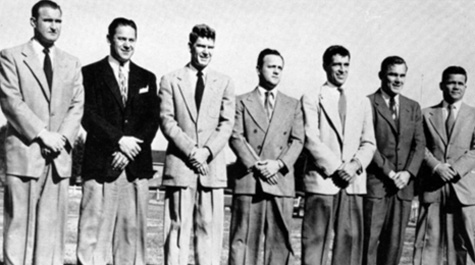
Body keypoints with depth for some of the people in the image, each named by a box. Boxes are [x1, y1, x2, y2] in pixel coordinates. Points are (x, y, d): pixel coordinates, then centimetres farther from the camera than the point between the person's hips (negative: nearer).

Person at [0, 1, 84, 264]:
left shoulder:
——
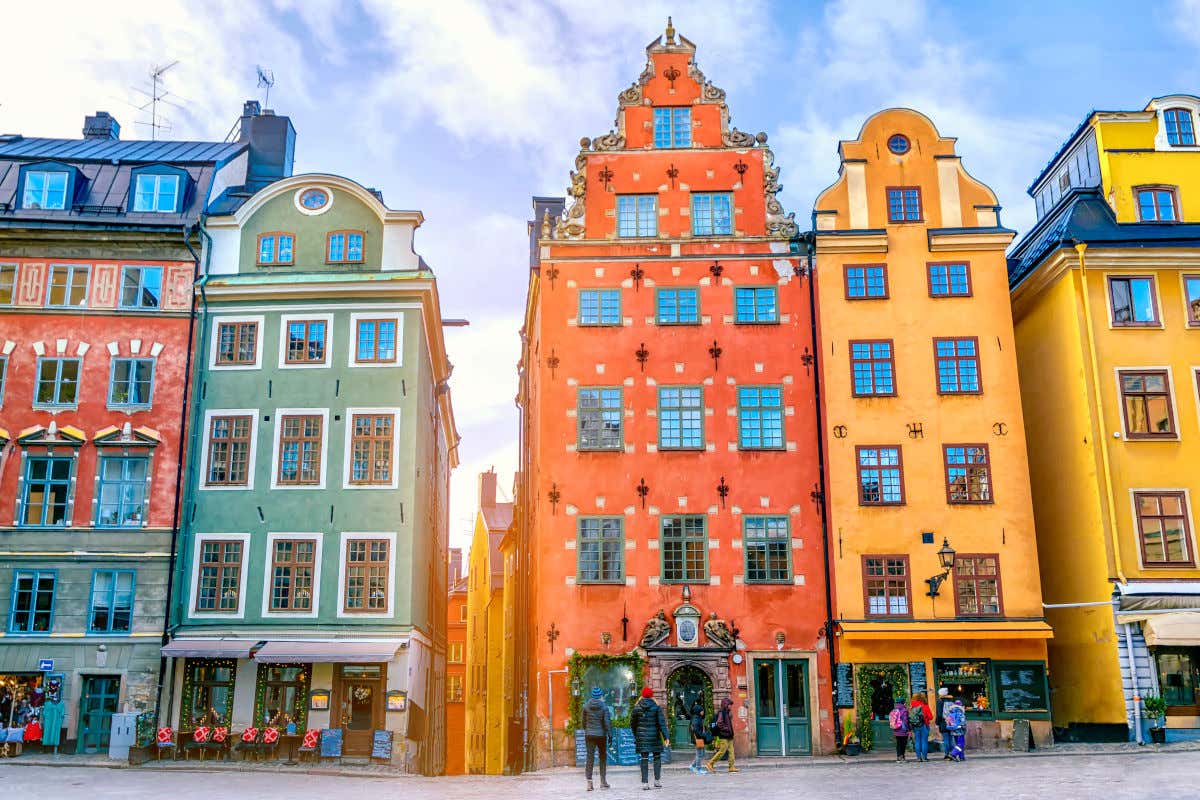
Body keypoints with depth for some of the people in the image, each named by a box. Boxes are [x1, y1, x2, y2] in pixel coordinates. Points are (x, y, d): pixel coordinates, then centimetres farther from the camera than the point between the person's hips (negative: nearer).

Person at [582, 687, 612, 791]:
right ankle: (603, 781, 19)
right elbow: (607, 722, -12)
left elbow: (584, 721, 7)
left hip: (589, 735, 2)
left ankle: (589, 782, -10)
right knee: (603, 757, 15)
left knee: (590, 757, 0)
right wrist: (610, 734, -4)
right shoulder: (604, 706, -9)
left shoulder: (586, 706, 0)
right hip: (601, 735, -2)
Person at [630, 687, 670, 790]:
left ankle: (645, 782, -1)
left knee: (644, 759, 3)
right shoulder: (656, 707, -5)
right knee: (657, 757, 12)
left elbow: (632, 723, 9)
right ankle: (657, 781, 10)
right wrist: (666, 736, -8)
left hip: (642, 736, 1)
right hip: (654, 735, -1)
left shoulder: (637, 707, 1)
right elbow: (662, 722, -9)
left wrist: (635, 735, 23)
——
> [Work to be completed]
Only one stretch of the entries above is wanted: the lines from the one containing "right ankle: (657, 781, 10)" through the one containing "left wrist: (635, 735, 23)". Please reproduce it exactly.

> [Solution below]
right ankle: (657, 781, 10)
right wrist: (666, 736, -8)
left hip: (642, 736, 1)
right hip: (654, 735, -1)
left shoulder: (637, 707, 1)
right elbow: (662, 722, -9)
left wrist: (635, 735, 23)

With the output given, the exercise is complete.